(A/N): Welcome to the story starring Baralai's parents! :D

I'm not entirely sure if it will flow in strict chronological order or I will jump back and forth between specific events, but we'll see where this takes us!


Prologue

The Shadows of Memory


Mori thought he would die a boy, who would never be able to swim in the sea or gaze up at the sky without fear. He lived his whole life in Kilika, watching Sin come back to tear it apart plank by broken plank, tree by uprooted tree, shepherding souls into the afterlife. Losing his home, what little family and stability he had, he sought refuge in the hot, humid jungle, frightened by the calm of the waves that drowned out the deep, dark memory of the massacre.

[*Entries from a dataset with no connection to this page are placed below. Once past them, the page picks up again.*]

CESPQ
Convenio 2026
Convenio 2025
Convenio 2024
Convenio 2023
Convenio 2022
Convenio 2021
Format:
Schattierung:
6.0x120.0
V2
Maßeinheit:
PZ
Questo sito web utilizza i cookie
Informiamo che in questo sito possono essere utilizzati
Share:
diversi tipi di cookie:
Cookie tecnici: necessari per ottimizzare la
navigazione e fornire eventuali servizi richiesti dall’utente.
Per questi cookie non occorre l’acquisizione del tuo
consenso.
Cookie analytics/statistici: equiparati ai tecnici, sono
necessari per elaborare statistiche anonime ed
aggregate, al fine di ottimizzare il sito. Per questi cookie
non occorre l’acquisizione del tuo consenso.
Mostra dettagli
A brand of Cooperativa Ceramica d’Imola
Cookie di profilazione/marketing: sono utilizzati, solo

He lost track of his age, counting the callouses and scars on his skin to mark the passage of time, and focused solely on survival. To see the next day, to endure nightfall and witness the sun rise again. The woods at night eased him into a state of everlasting unrest, unsettled by all the strange, alien noises of the violent wildlife, scavenging for sleep within the thickest canopies of the thickest treetops to conceal himself from sight and smell.

He hunted fiends for sustenance, disgusted by the rudimentary knowledge they were once human, and buried them when he picked their bones clean. His young, famished, body-addled mind couldn't recall if fiends were able to return after death when they were already dead humans to begin with, only reincarnated as demons, but even so. He did his best to respect their corpses for giving him another chance to live another day in exchange for theirs, even though he could not send them himself. Six years old, and those were the rules he lived by in the wake of devastation, reestablishing some semblance of a normal life.

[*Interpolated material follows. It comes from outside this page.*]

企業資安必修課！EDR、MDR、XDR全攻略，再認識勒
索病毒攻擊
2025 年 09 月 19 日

The adults tried to place him in a priory, the closest thing they had to an orphanage, and he promptly ran away when they started to force-feed him empty prayers and Yevon nonsense. If the teachings really worked, then why were they being punished? If they were meant to atone for the wrongs of their forefathers, then why did they have to? Sin didn't care about their suffering or their efforts to end said suffering.

'It's a monster, it's a killer, it doesn't care about anything―.'

Of course, the priests whipped him for such "insubordinate thoughts," and Mori knew he would never find peace there. Not with the orphaned children flocking to the succor of their wolf shepherds like sheep. He saw a terrible, warped world ruled by guileless adults, and he left to live in the wilderness where he couldn't see the ocean or have to deal with brainwashed devout people.

That's when he met her.

A young woman born in the isle of Besaid. A Summoner.

"Live like you know you will die tomorrow. Do everything that you want to do and be at peace with it. Without that fear, you would have no desire to live. You wouldn't be alive."

That crazy, fey woman who told him that so many years ago took him by the hand and led him to the future. Their future. Now Mori stands before an empty bank of the Moonflow at dusk, many years later, watching the love of his life dance barefoot on the rippling water. Swallowed by the light of the sun caught in descent, her silhouette burns across the horizon amidst its fiery colors.

Ilyria dances to comfort the Shoopuf who lost its mate, dancing to appease its grief by banishing the illusion that still grips it. She dances to reel the pyreflies in, wrapping them around the tip of her long, golden staff where a translucent crystal glows within its solar circumference. Magical energy accumulates there, beckoning the pyreflies to follow its radiance. She sings to them a song she has recited time and time again within the walls of their household, stringing together fragments born from the idle daydreams entertained in her day-to-day tasks ― a song without words.

Her sheer, one-piece dress flows like gossamer, moving in the air like the pyreflies, as if she were one with them, a specter of the past. She looks so beautiful and haunting, entreating to the earth her absolute devotion, her vivacity never ages. Only her hair grows and her dimples deepen, but never her life or her love for life.

Mori watches her dance until nightfall inks the sky and the background noises of evacuation have calmed down. She finally ceases her long, tireless dance and retreats from the water, hefting her staff perpendicular to her back while she returns to shore with bold and languid strides. She smiles at him, allowing for their friend, Scisero, to fuss over her. And he bows his head, before departing in search of their son.

Today may be the last day of the week-long emergency evacuation, but there still lies a lot of work to be done. Particularly his reconnaissance behind the Yevoner hunters' activities, and what he can do to terminate them from their infantile roots. He would always hate politics and the Bevellian government with a passion, but he would do anything his son asked of him, and Baralai just happens to be the Chancellor of the Spiran Council.

Compared to his virtuoso Summoner wife and influential politician son, his life mattered very little. After all, his life had never been his the moment he met Ilyria; when she became pregnant near the end of their pilgrimage and chose to keep the fragile, unborn life inside her despite his prepubescent doubts, Mori vowed to protect that miracle forever.

His legacy, his hope for a better world. The only prayer he harbored, became the only prayer that came true.

Nothing else mattered to him than preserving that miracle for as long as he lived.